Telvin Hüsn-ü Hat Sahaf Şiir
Anasayfa > Servet Avcı > Fareli köyün mavalcısı

Fareli köyün mavalcısı



90’lı yıllarda İspanya’dan başlamak üzere batı ülkelerinde sözde Kürt parlamentoları toplanmış, bunun üzerine Türkiye’den büyük tepkiler gelmişti. Bu tepkiler, Türkiye’yle o devletler arasında ağır diplomatik krizlere sebep olmuştu.

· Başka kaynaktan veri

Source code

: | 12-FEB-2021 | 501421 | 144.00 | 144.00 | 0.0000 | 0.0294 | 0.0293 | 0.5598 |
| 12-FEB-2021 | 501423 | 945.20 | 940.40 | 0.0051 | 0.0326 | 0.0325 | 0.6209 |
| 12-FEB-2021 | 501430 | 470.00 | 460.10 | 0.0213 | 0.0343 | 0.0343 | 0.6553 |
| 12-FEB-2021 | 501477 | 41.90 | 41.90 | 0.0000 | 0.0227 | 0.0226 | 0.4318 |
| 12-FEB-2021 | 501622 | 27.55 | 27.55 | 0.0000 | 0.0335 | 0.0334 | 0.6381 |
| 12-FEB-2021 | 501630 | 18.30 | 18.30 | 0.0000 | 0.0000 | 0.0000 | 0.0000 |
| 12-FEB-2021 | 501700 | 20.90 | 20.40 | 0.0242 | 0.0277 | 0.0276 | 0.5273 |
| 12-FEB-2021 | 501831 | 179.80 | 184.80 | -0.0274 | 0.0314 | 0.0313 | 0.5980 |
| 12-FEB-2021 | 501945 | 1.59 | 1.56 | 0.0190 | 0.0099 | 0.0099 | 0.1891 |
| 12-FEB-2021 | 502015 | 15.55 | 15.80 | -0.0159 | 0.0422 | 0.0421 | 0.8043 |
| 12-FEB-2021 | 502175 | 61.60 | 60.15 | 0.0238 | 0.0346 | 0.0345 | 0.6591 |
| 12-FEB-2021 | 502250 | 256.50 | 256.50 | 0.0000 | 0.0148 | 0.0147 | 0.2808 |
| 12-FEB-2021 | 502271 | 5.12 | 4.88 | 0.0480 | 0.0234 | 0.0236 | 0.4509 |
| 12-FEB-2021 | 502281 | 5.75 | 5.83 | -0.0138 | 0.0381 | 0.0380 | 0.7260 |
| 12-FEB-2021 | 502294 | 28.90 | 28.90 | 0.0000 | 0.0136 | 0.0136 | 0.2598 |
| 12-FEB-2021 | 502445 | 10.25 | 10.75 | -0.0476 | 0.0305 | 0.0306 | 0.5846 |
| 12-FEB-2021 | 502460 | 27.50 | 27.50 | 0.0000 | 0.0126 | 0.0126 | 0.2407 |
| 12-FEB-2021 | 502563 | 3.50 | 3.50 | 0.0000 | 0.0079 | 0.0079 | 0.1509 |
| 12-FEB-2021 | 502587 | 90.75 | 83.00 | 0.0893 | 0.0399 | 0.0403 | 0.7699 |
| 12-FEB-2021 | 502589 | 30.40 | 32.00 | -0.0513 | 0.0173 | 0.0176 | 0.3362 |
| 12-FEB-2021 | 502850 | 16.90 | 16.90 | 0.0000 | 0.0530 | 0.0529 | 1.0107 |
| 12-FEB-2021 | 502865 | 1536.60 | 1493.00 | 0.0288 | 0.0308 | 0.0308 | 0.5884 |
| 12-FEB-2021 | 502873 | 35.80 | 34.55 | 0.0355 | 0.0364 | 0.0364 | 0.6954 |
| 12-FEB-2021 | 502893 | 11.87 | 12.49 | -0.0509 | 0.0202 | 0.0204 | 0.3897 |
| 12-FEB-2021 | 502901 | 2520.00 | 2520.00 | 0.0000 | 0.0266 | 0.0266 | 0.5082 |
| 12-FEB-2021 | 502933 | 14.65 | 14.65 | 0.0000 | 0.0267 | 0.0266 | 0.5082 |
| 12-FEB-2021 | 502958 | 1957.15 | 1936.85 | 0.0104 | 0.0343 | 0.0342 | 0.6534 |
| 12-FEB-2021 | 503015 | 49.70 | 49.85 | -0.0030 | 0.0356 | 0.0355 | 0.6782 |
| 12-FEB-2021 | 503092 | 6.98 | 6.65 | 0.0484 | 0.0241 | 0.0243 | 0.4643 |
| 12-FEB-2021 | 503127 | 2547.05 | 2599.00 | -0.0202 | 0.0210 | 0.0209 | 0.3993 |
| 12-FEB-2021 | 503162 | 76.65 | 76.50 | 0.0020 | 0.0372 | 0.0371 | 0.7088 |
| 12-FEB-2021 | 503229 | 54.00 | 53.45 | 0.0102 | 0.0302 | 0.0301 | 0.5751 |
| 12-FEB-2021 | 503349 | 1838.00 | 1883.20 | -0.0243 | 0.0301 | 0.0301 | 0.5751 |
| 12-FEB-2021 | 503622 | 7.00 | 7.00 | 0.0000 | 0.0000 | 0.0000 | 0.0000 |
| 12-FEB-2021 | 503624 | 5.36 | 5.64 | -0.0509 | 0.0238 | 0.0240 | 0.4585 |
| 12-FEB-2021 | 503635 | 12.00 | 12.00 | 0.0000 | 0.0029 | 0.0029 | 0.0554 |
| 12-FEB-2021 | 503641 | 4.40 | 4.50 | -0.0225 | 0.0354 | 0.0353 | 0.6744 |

Aradan on-onbeş yıl geçti... Söz konusu korsan parlamentolarda söylenemeyenler bile artık bizim ülkemizde, bizim Meclis’imizde, üstelik meydan okurcasına dile getirilmeye başlandı... Bu kısa zaman dilimine sığan müthiş değişimi özetlemek için BDP Eşbaşkanı Demirtaş’ın Uludere’nin yıldönümüyle ilgili sarfettiği şu sözleri duymak yeterli: “Bu tepenin arkası Kürdistan’dır. Bu tarafı da Kürdistan’dır.Ölenler Kürt’tür... Öldürenler Türk savaş uçaklarıdır. Kürdistan yok diye mi bize bu zulüm yapılıyor?.. O zaman Kürt halkının yapması gereken bir şey var... Adı ister özerk, ister federasyon, ister bağımsızlık olsun, Kürt halkı bu eksikliği tamamlamalıdır. Kürt’ün Kürdistan’ı olsaydı, olması gerekirdi, bunun hesabı sorulurdu...” 
Trafiğe kapalı alan gibi ‘hukukun pençesine kapalı alan’ yakalamış olmanın verdiği cesaretle devam ediyor Demirtaş: “Bunları kaçakçı ve terörist olarak göstermeye çalışacaklar... Kaçak olan tek bir şey vardır, o da sınırlardır... Burada kaçakçılık yoktur... Roboski bir Kürdistan meselesidir... Roboski’de yapılmak istenen Kürdistan’ın önünü kesmektir... Kürt ulusal ittifakı buna cevap vermelidir...” 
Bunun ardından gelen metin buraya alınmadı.